臨戦態勢に入ろうとする時勝をやんわり制して、杳冥はうっすらと皮肉な笑みを浮かべた。
「どっちがほざいとんのや、大概にせんやったらマジで泣かすで?」
空間が震えそうな程に激しい殺意が周りを支配する。
「アナタはどうでもいいの、後ろの2人を――彼らの中の《石》を頂戴」
「そういう寝言は」
影が、ぎゅるりとねじ曲がって無数の棘を構築、音もなく敵を貫いた。
「1万年と2千年早いで」
そう締めた杳冥の頬に、一拍置いて一条の傷が走る。
「……ほぉ、口だけやないん。面白い、十全や」
にぃ、と桁外れた美貌が不気味な笑みを浮かべる。女の方は一撃で消せたが、男の方は与しやすい相手ではなかったらしい。
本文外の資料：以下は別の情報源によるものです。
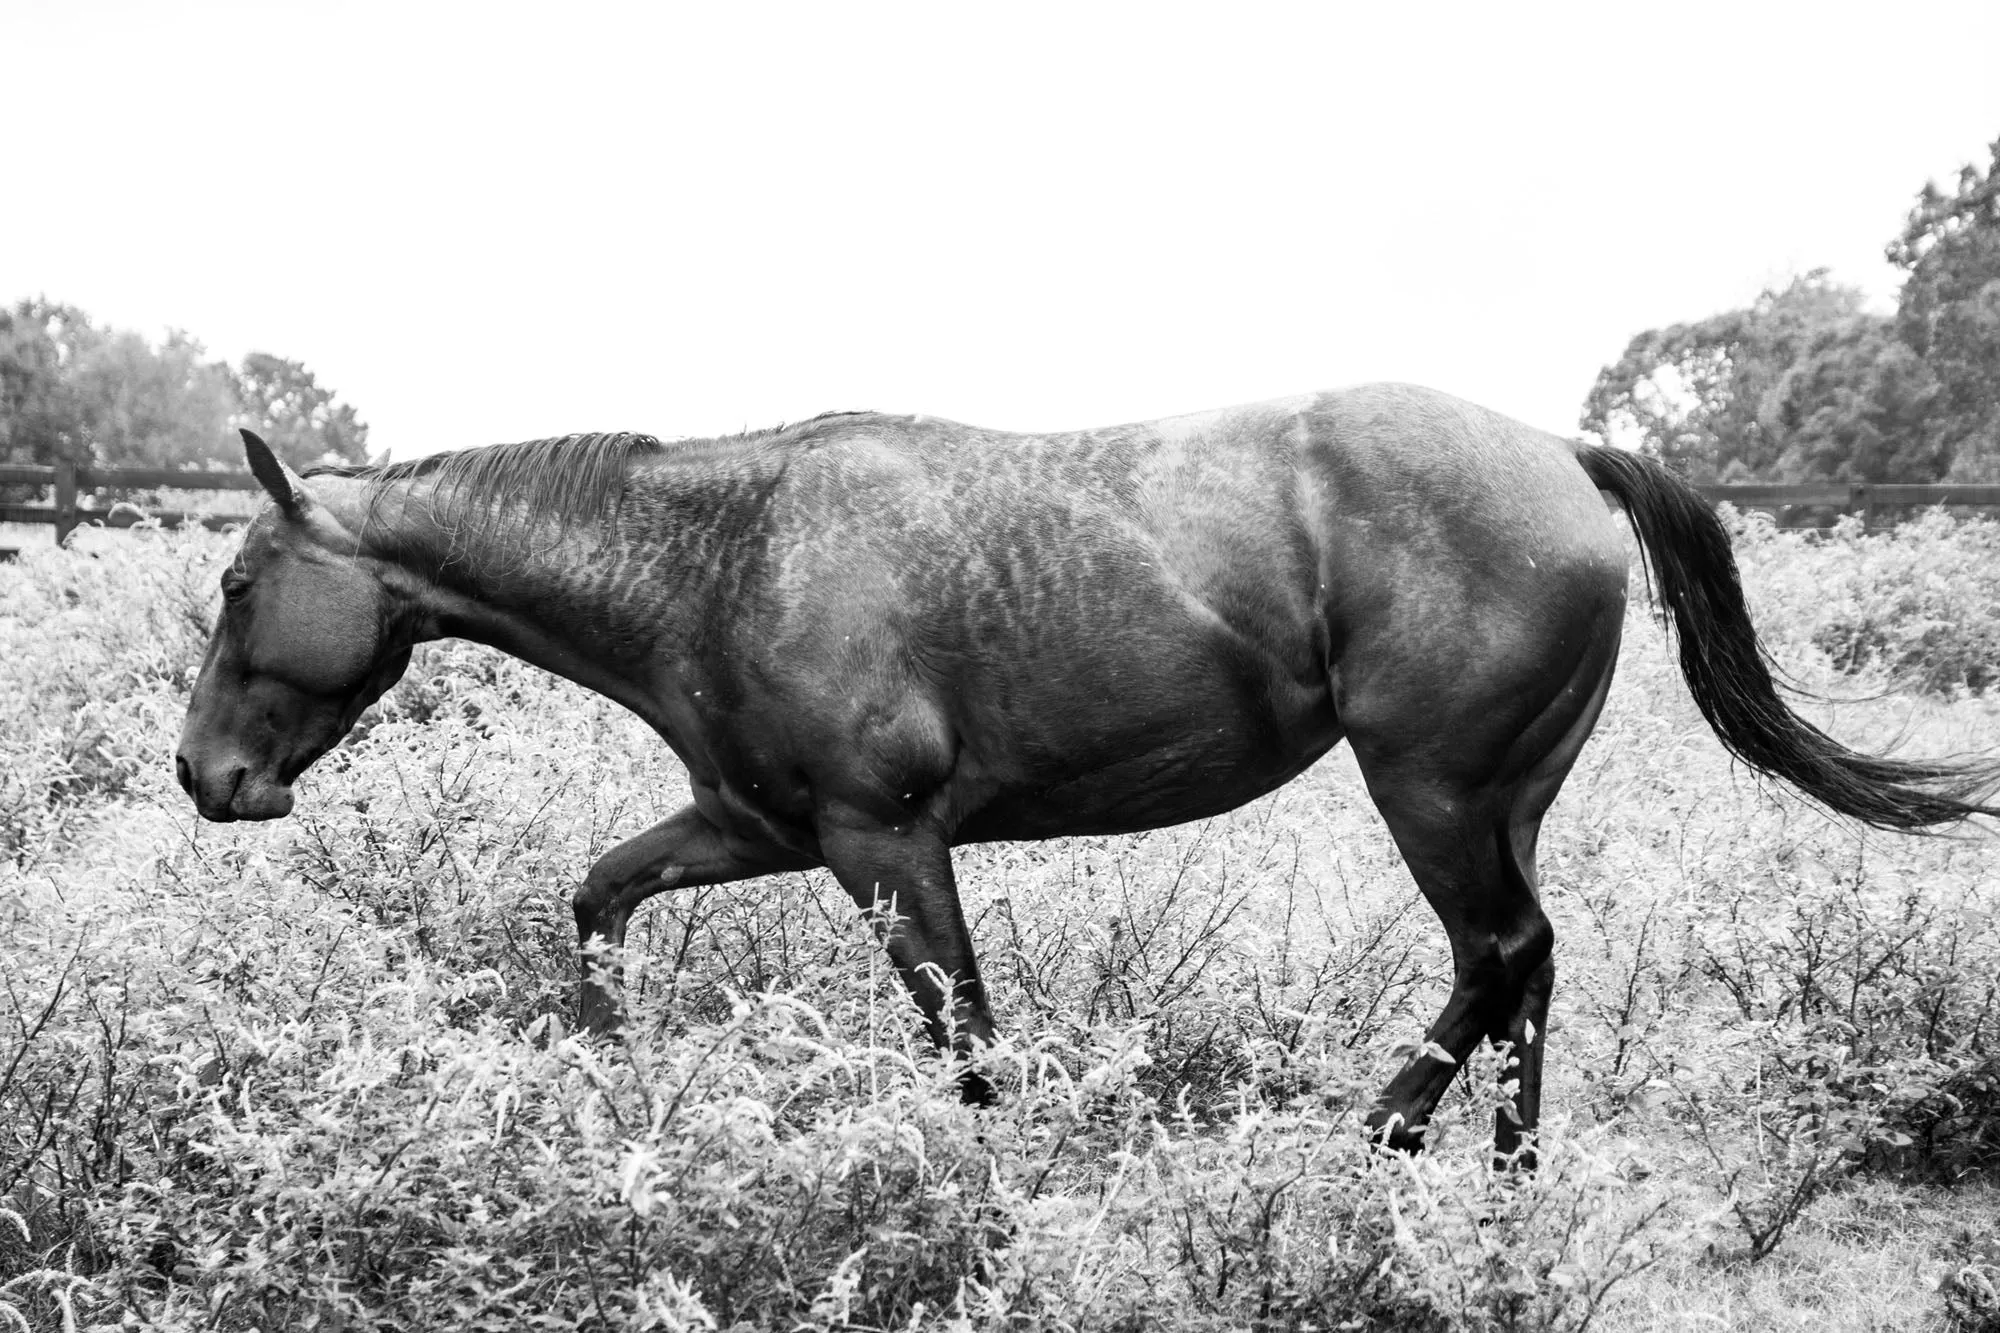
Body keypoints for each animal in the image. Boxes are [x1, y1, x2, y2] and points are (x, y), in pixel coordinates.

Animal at [176, 384, 2000, 1160]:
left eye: (241, 585)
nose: (207, 776)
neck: (724, 555)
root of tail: (1562, 453)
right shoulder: (756, 822)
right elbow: (598, 899)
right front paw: (614, 1081)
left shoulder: (884, 840)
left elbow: (970, 1043)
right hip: (1502, 800)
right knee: (1532, 971)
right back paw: (1498, 1177)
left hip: (1431, 791)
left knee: (1501, 955)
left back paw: (1381, 1137)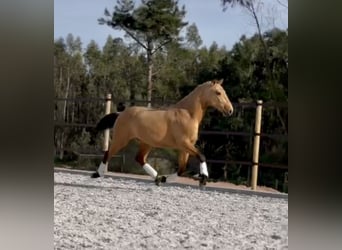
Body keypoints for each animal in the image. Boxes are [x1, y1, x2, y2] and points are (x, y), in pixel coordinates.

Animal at [92, 79, 234, 187]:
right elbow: (201, 156)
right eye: (218, 92)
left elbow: (182, 169)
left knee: (140, 158)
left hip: (146, 143)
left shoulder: (185, 148)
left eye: (224, 92)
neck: (187, 114)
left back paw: (158, 178)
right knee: (108, 153)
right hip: (121, 139)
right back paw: (98, 174)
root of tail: (121, 113)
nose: (230, 110)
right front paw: (204, 177)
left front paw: (166, 179)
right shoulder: (184, 144)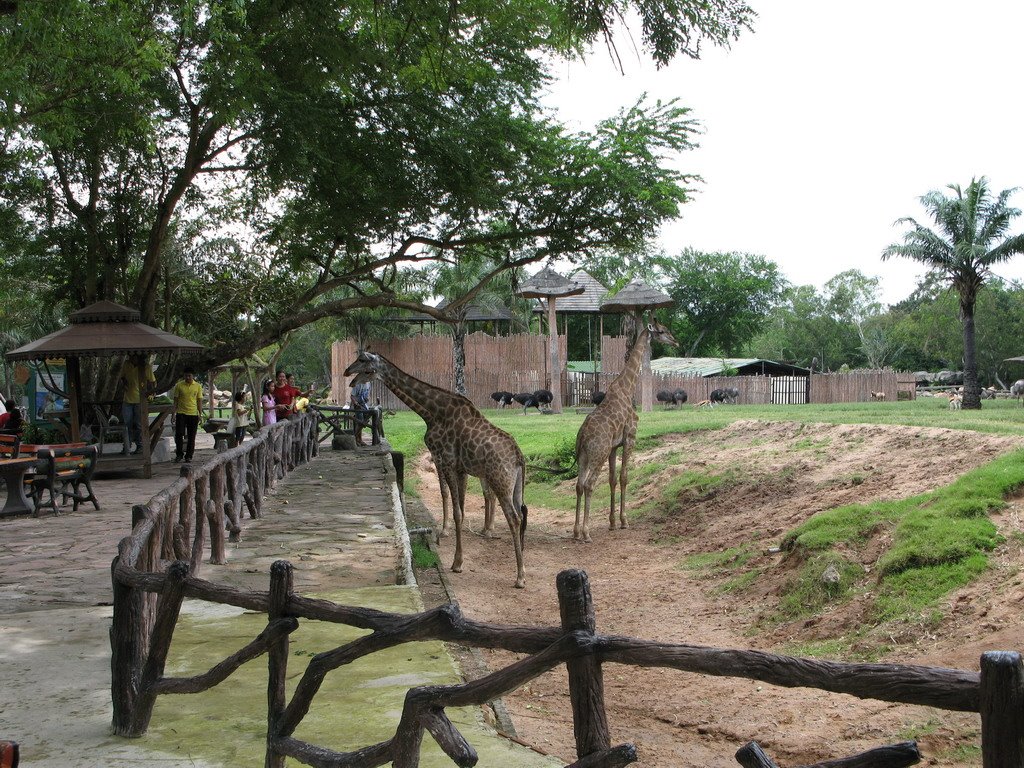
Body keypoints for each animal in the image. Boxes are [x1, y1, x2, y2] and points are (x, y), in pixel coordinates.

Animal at [348, 354, 532, 589]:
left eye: (363, 361)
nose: (347, 373)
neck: (433, 413)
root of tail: (519, 457)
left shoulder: (446, 461)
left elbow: (455, 509)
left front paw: (457, 562)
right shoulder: (460, 469)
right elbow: (460, 510)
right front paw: (456, 555)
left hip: (499, 480)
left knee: (514, 518)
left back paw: (520, 577)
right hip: (515, 485)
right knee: (520, 514)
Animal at [573, 317, 675, 540]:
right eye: (662, 331)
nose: (675, 341)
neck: (627, 388)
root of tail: (583, 434)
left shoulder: (613, 447)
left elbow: (612, 480)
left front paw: (612, 522)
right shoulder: (630, 438)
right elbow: (624, 477)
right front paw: (624, 521)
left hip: (583, 456)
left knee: (578, 485)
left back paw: (575, 532)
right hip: (598, 454)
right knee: (589, 484)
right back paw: (586, 533)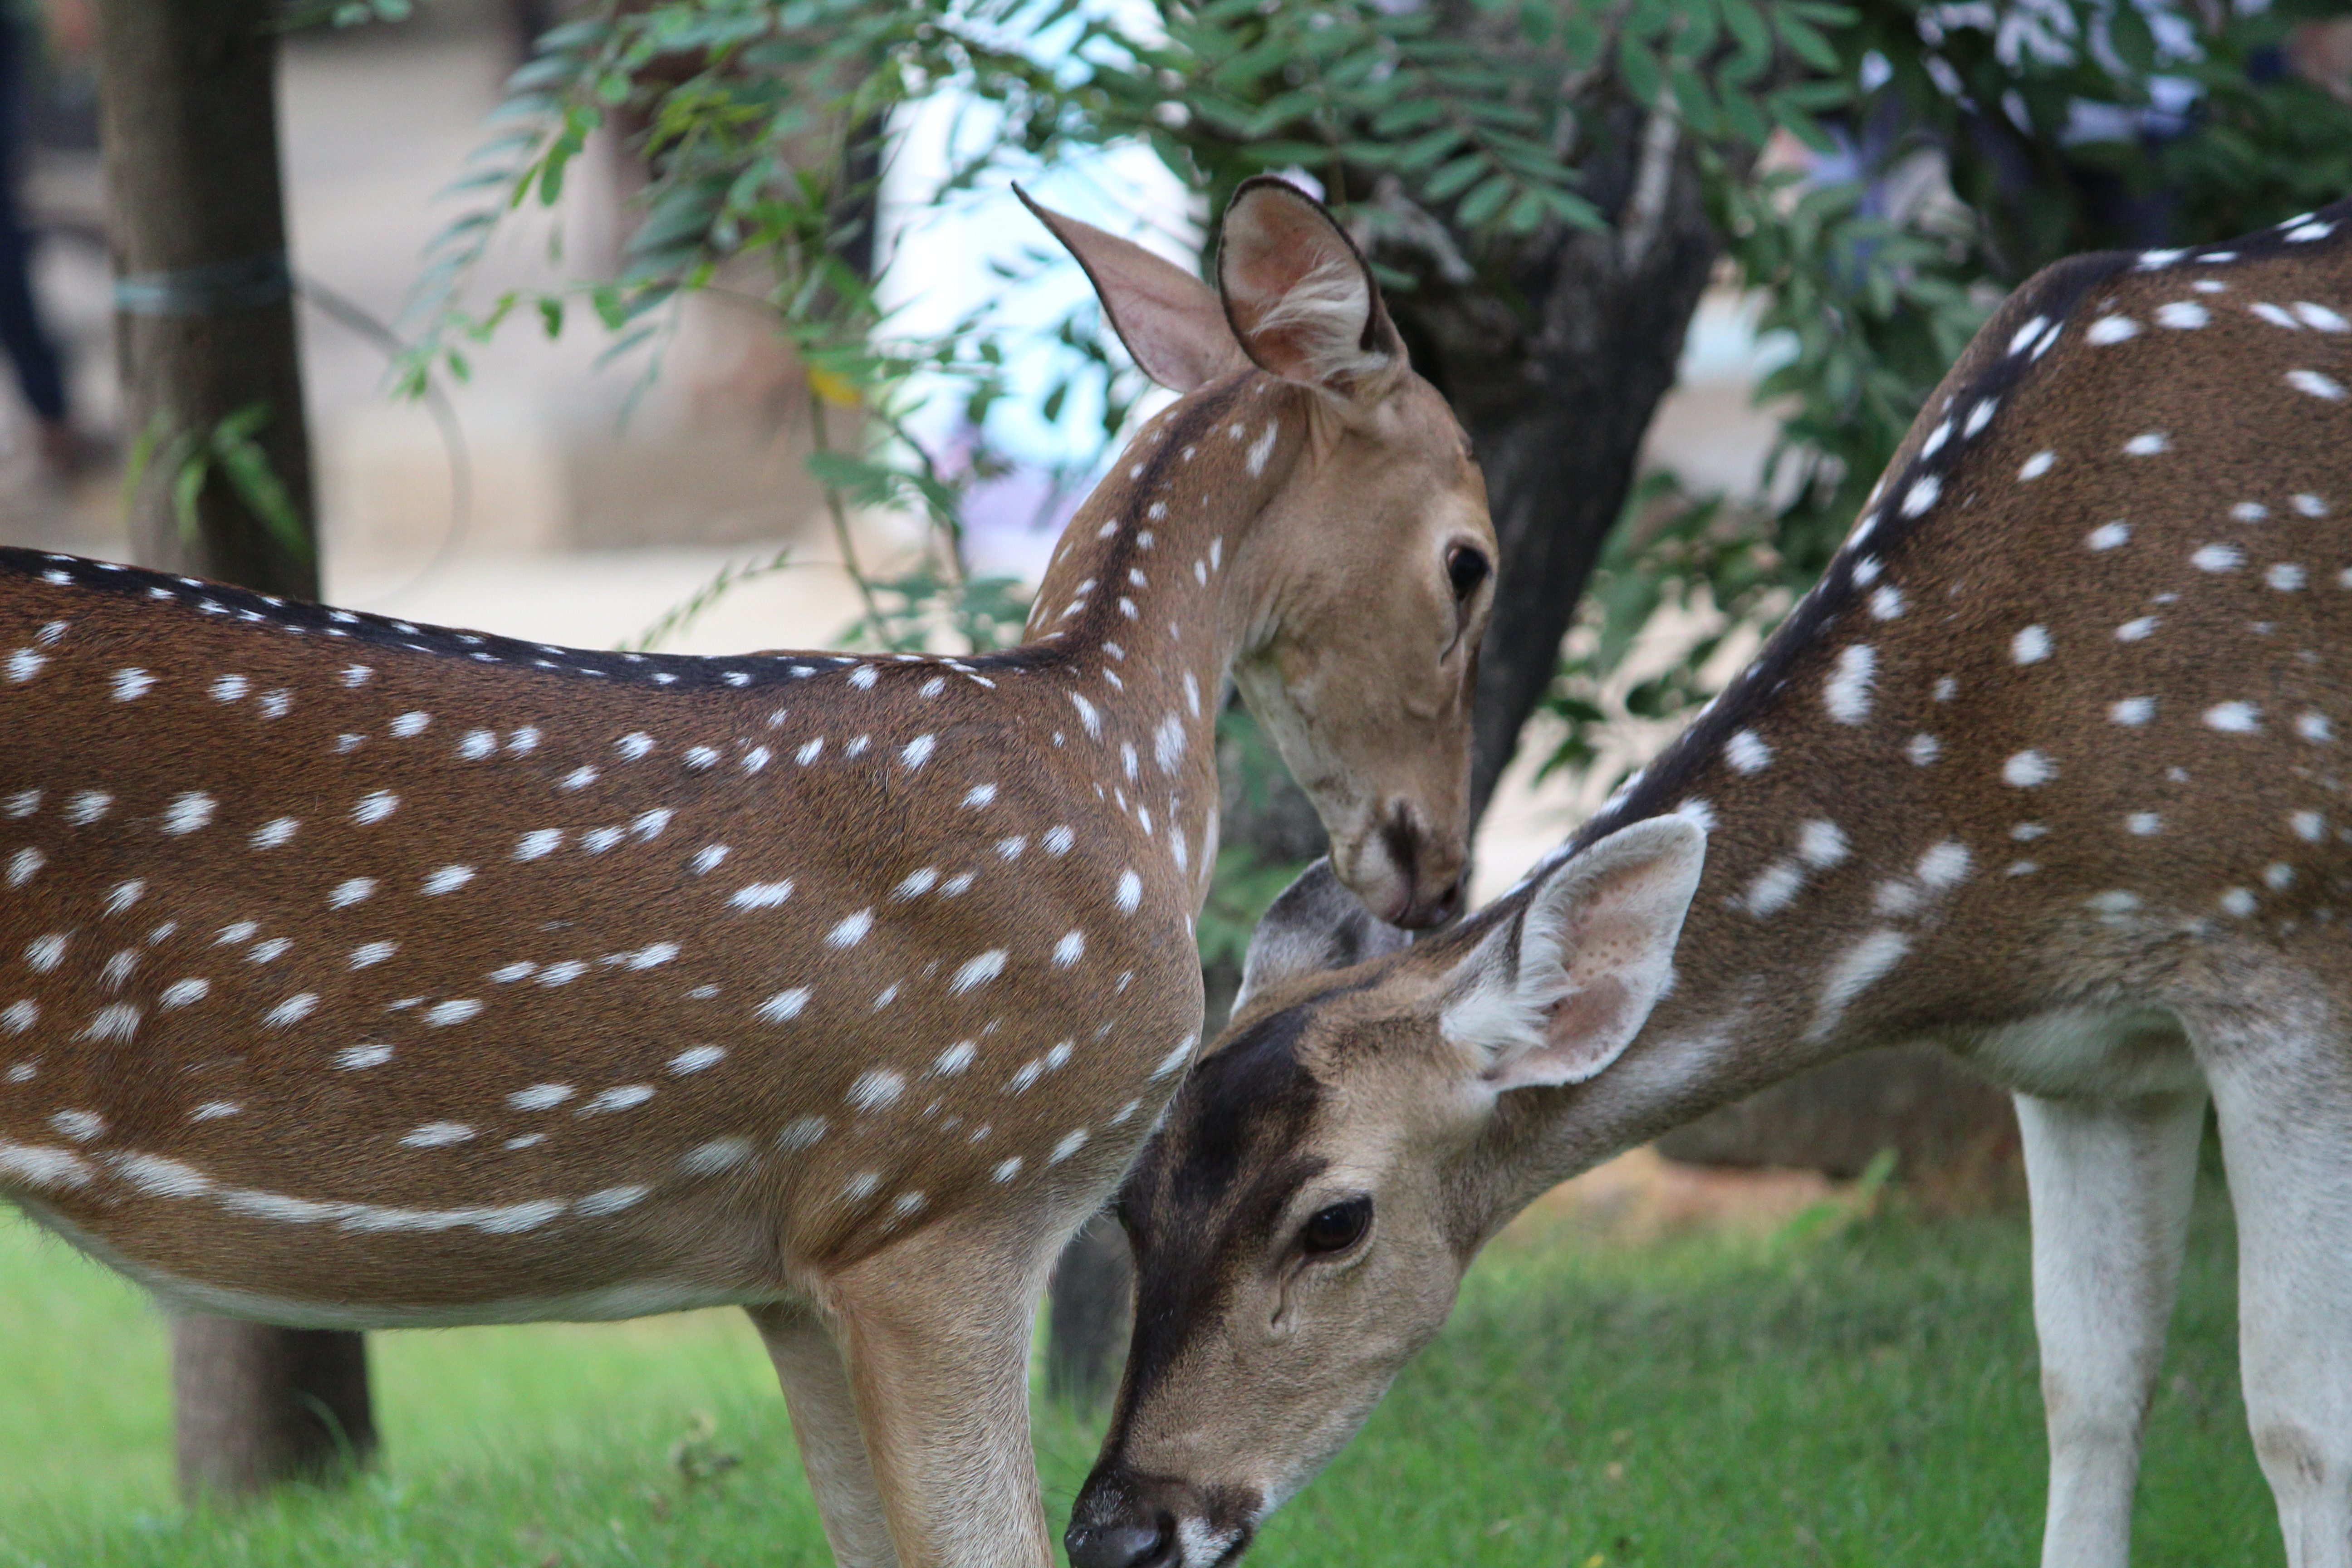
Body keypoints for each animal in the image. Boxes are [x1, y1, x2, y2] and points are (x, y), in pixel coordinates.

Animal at [1068, 196, 2352, 1568]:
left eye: (1334, 1220)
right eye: (1130, 1197)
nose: (1118, 1529)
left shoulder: (2282, 951)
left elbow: (2296, 1421)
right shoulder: (2087, 1057)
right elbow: (2089, 1386)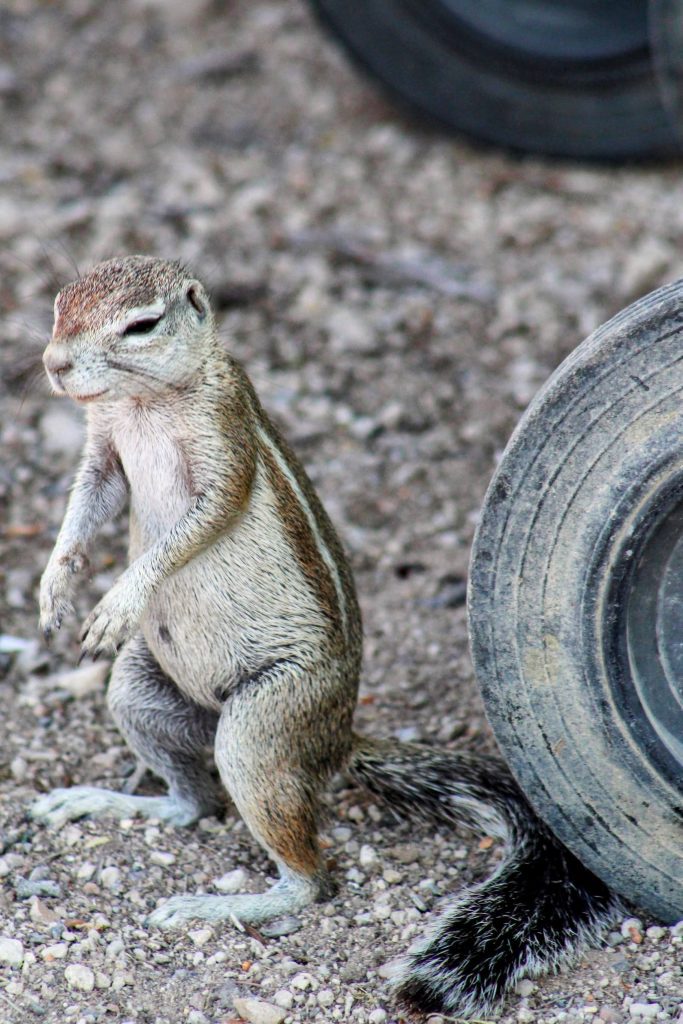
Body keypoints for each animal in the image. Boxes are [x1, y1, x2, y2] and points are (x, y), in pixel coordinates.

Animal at [31, 256, 618, 1015]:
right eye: (58, 306)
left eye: (141, 325)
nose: (53, 364)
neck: (141, 403)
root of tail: (335, 742)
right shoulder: (103, 448)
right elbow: (86, 503)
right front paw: (55, 584)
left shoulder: (223, 447)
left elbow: (197, 525)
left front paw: (117, 600)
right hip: (140, 691)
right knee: (192, 806)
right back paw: (106, 800)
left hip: (260, 730)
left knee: (311, 880)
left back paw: (220, 905)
彼の腕にまとわりつく氷を冷めた目で一瞥した杳冥は、それでも愉しげな声を上げた。
傷から流れる血をそのままに一歩踏み出す。
先手は杳冥。ノーモーションで繰り出した拳が盾代わりの氷をぶち抜いた。相手の反対の手が杳冥の喉を強襲するがそれは闇の盾に阻まれる。
「炭素か」
「ダイヤが同素系やで、硬度舐めんな」
一瞬どころか半瞬で攻守が入れ替わる。
時勝は切り込むタイミングを失ってはらはらと見守るしかできずにいる。――と、その時。